San Luis Coastal Unified School District trustees voted unanimously Tuesday night to support a recommendation made by Superintendent Eric Prater to move the school to the old Pacheco school site on Grand Avenue.
Teach Elementary has been sharing a campus with Bishops’ Peak Elementary on the northwest side of the city, but the space has become crowded as the schools have grown.
Trustees also voted in support of Prater’s recommendation to provide enrichment curriculum for advanced learners districtwide and to provide one-on-one technology devices, such as netbooks or tablets, to students in third through sixth grades at all schools.
“The program piece is the most important piece of what we are doing tonight,” said school board member Chris Ungar, who said he has been long concerned about meeting the needs of district students who have not been identified as gifted or accelerated learners.
The decision to move Teach Elementary concludes a tumultuous 10-month process that began in February when the district considered closing Teach Elementary in part because of capacity limits at its existing campus.
A committee, named the Accelerated Learning Committee, was appointed by Prater to find solutions to the space shortage after parents and community members expressed outrage at the possibility of closing the school.

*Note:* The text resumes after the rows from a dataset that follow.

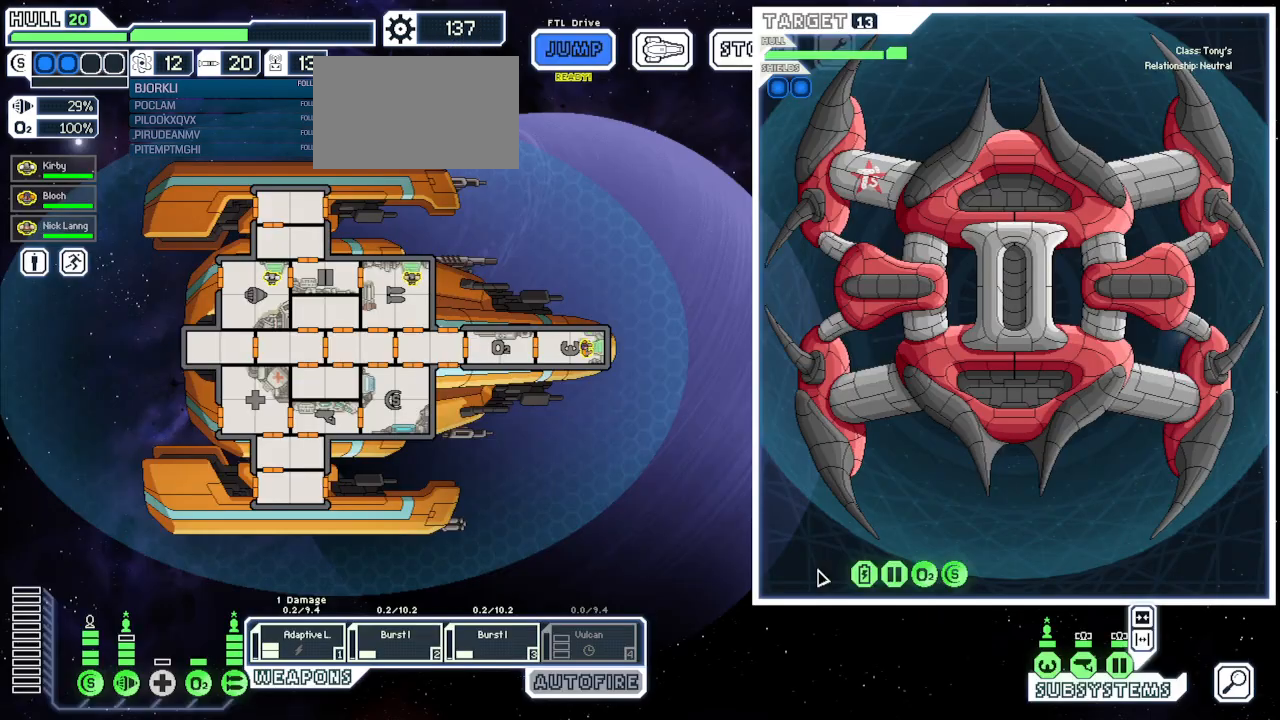
{"keys": [], "mouse": [], "events": [[150, "v", "down"], [250, "v", "up"]]}
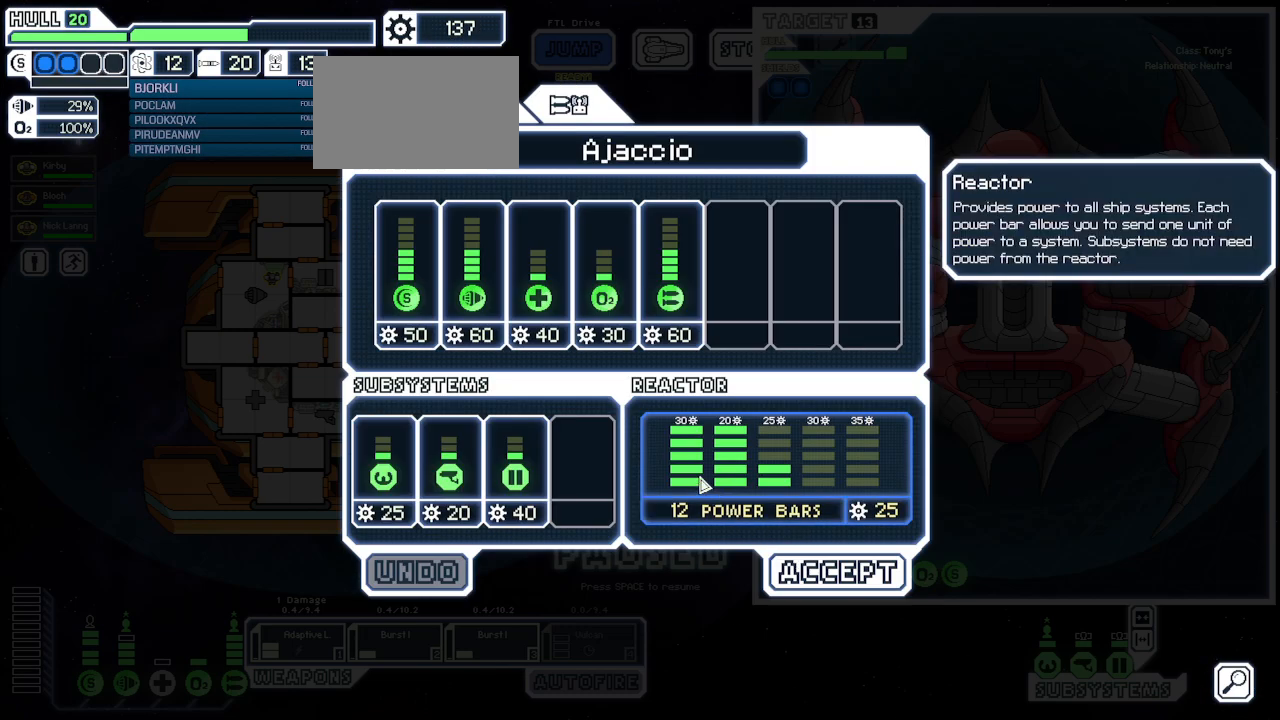
{"keys": [], "mouse": [], "events": []}
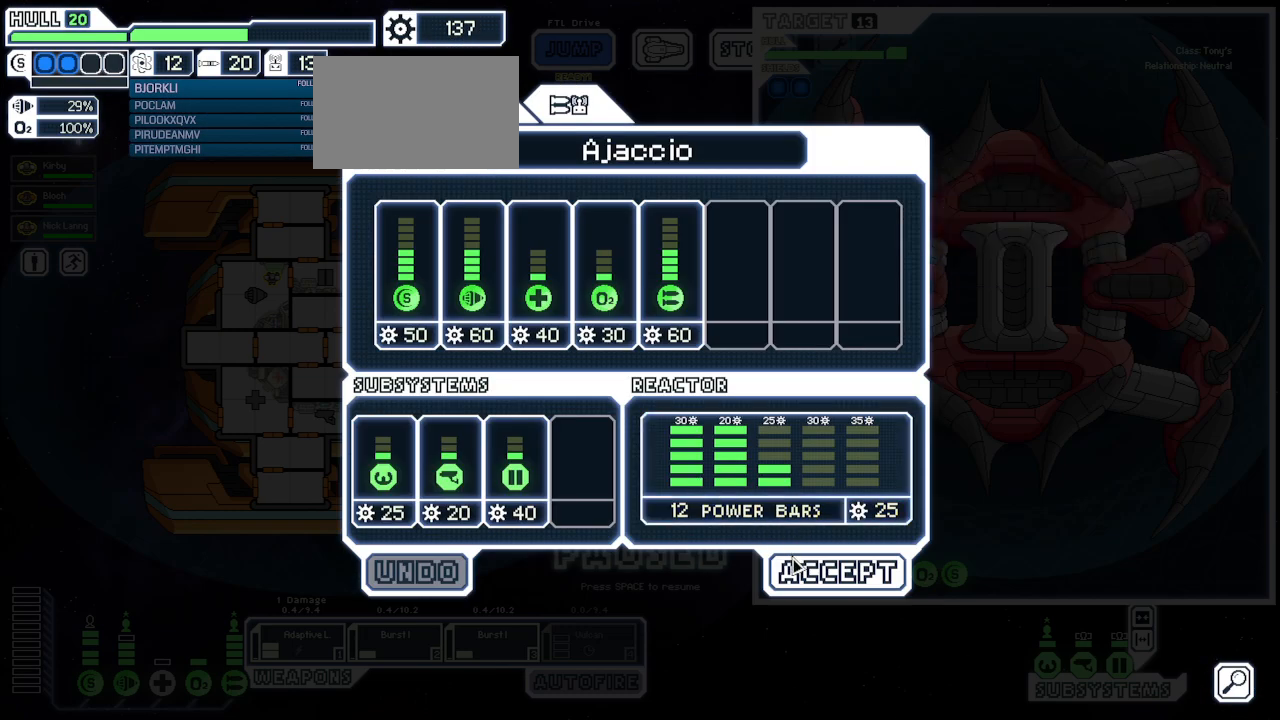
{"keys": [], "mouse": [], "events": []}
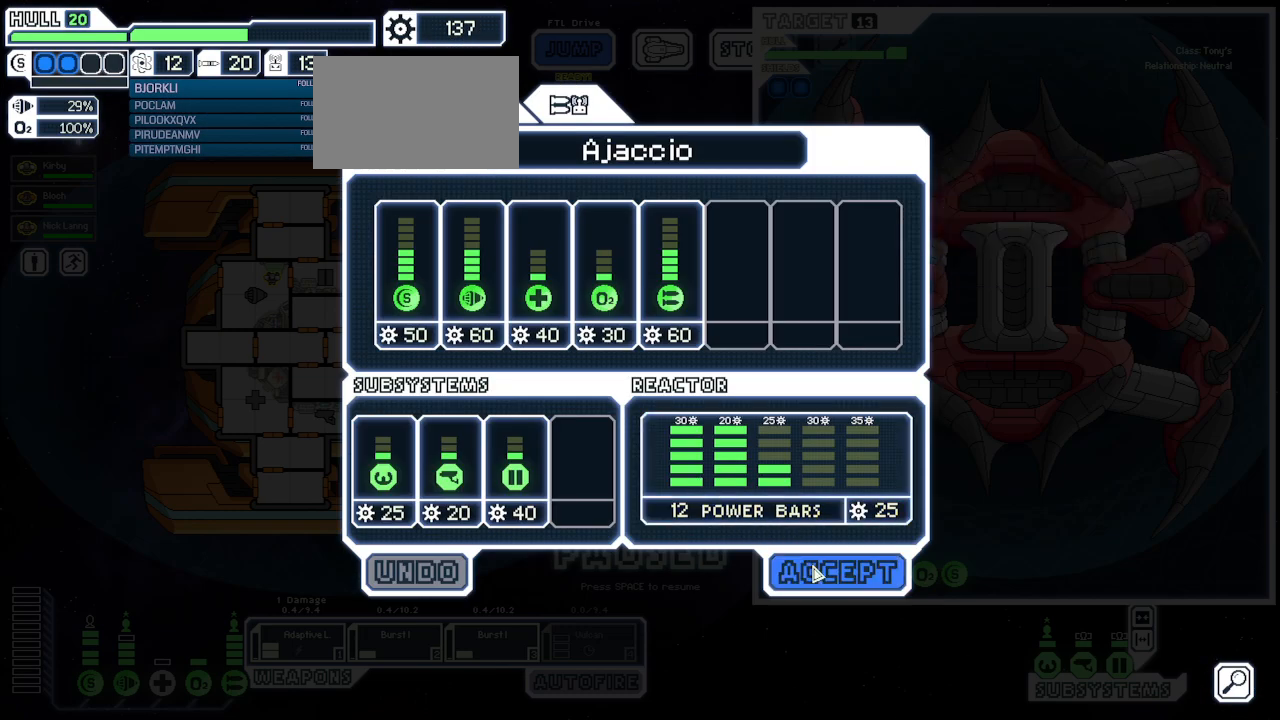
{"keys": [], "mouse": [], "events": [[250, "mouse_left", "down"], [333, "mouse_left", "up"]]}
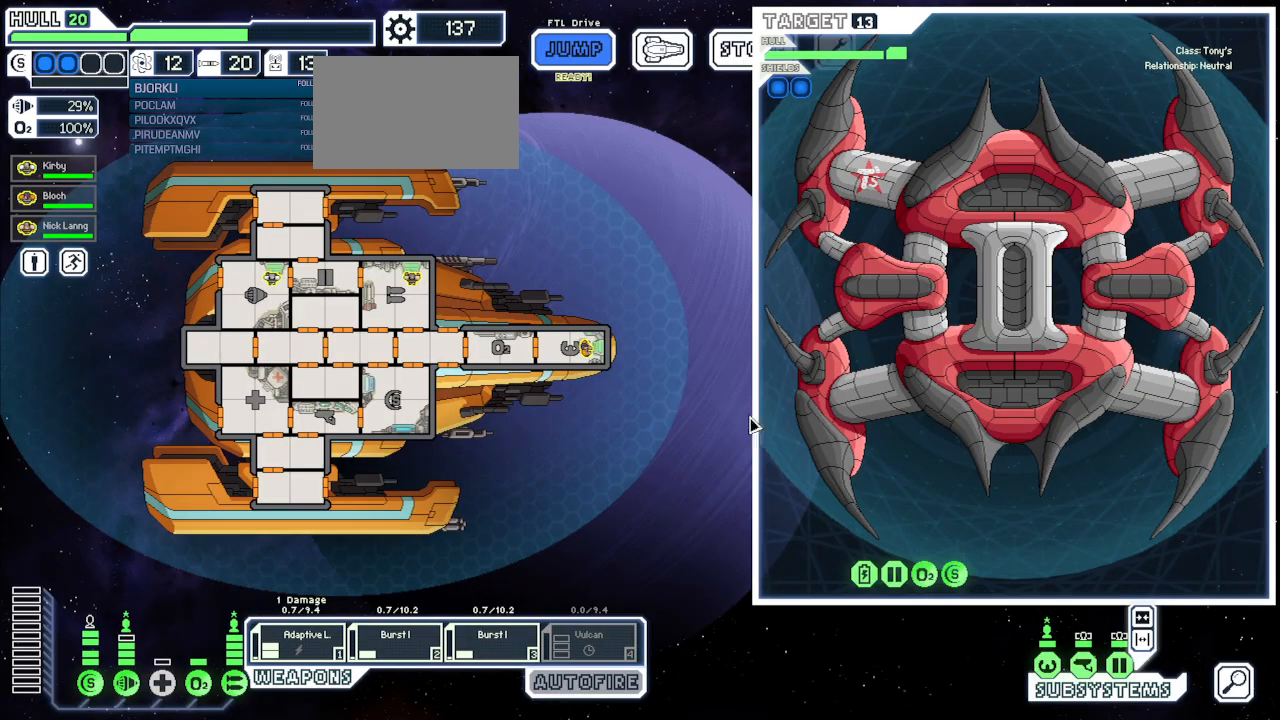
{"keys": [], "mouse": [], "events": []}
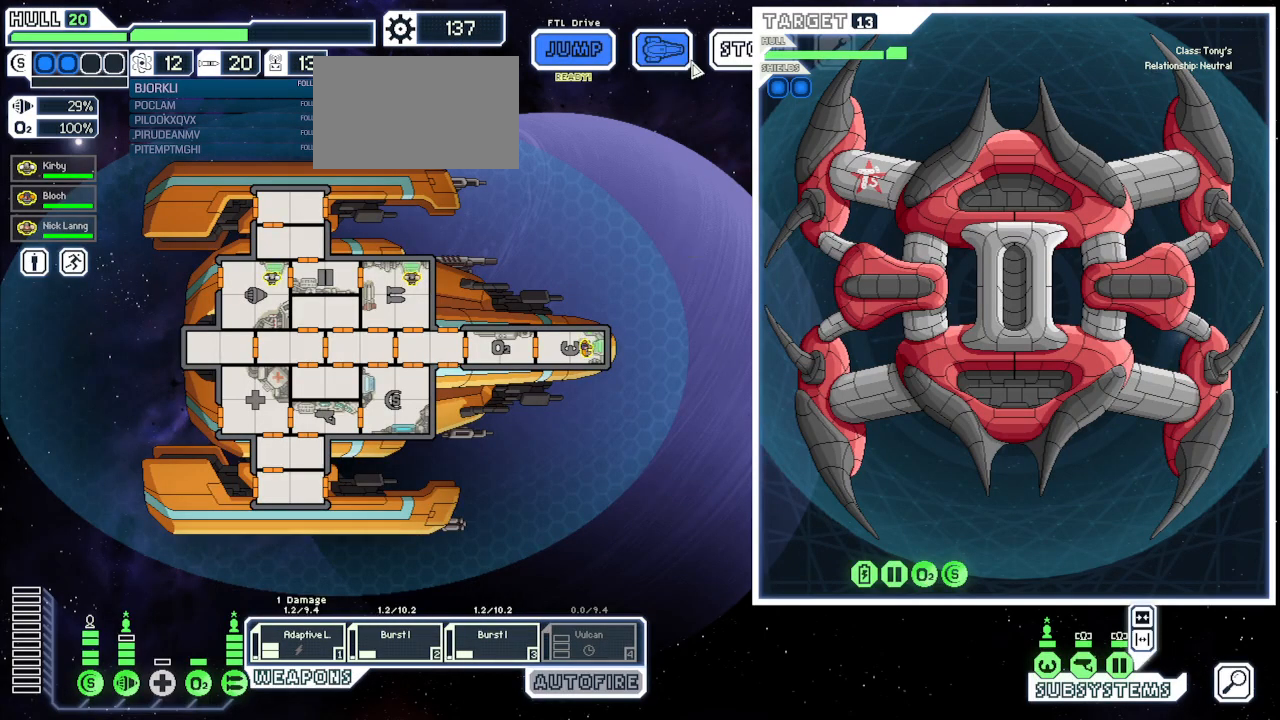
{"keys": [], "mouse": [], "events": [[167, "mouse_left", "down"], [250, "mouse_left", "up"]]}
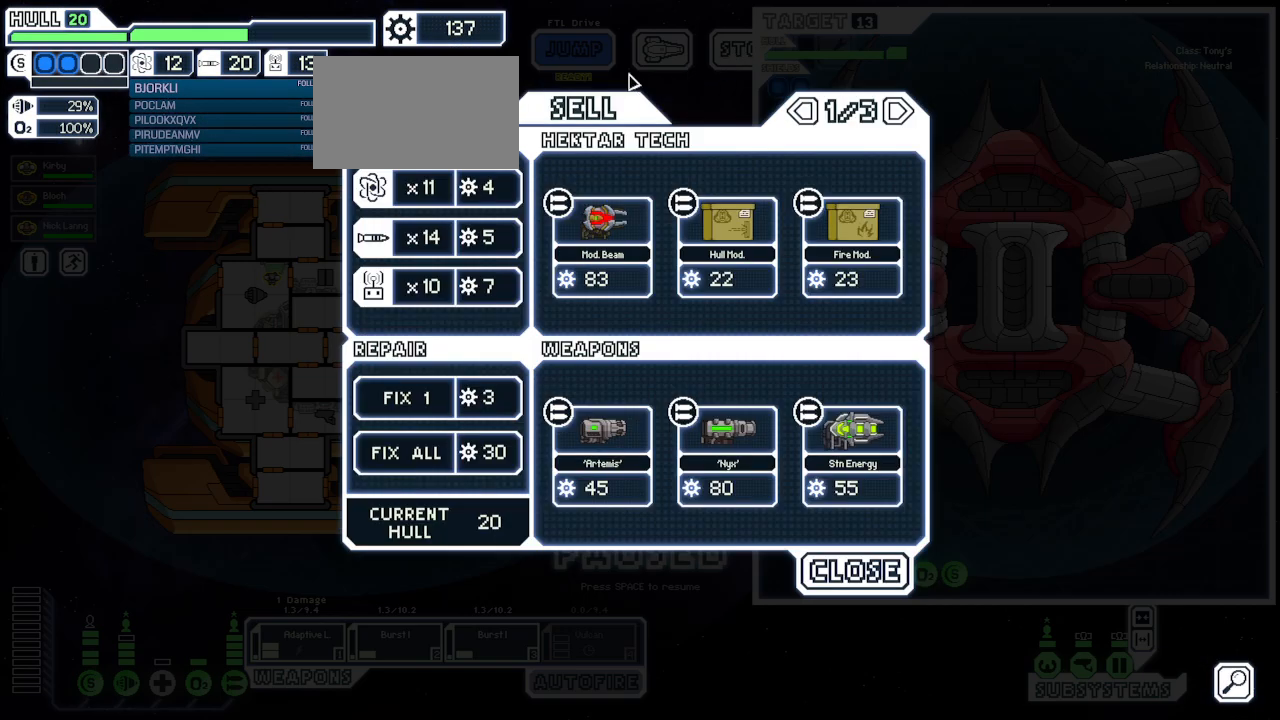
{"keys": [], "mouse": [], "events": [[200, "mouse_left", "down"], [267, "mouse_left", "up"]]}
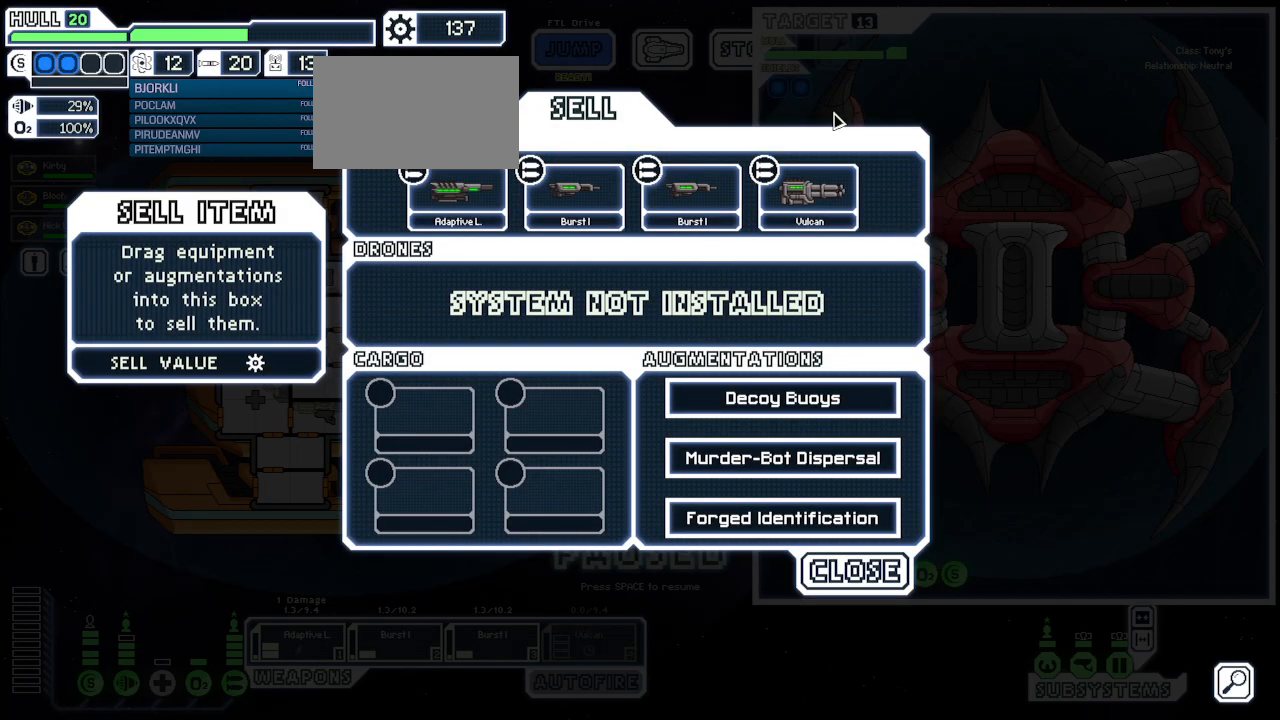
{"keys": [], "mouse": ["left"], "events": [[483, "mouse_left", "down"]]}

The recommendations approved by the school board Tuesday mirror the recommendations made by that 18-member committee. It will cost the district $200,000 annually to operate the new school site, plus $160,000 in improvements to get the campus ready for students in the fall. The cost of providing one-on-one technology to student in third through sixth grades is still unknown.
A large portion of the Grand Avenue school site, just south of the Cal Poly campus, is leased to the SLO Classical Academy through 2018. However, parts of the campus that the academy has been using, including a multipurpose room, are not on a longterm lease. The district plans to take back some of those areas.
“This is not ideal for us in several ways,” said Susie Theule, executive director of the SLO Classical Academy. “But we are willing to work with the district.”
Theule told the school board Tuesday night that she is concerned with the increased liability resulting from two schools sharing the same site. She said she was also concerned with security issues posed by adding students to the campus who would be in a different program. The private SLO Classical Academy has 300 students enrolled. Teach Elementary will bring more than 100 additional students to the campus.
“I acknowledge that there will be impacts,” said Walt Millar, board president. “I don’t see this as a crowded campus situation.”
District staff said the campus is built to accommodate up to 650 students.
Moving Teach Elementary to the new campus will also dislocate several other tenants, including some charter schools, a preschool and the University of San Luis Obispo School of Law. The district is working with those tenants to relocate them to other sites in the school district.
Kylee Jacobson, director of Love To Learn Preschool, is one those tenants who will be displaced. Jacobson said she was told that she would have to vacate her spot by June.
“I hope that my school isn’t pushed off to the side,” Jacobson told the school board.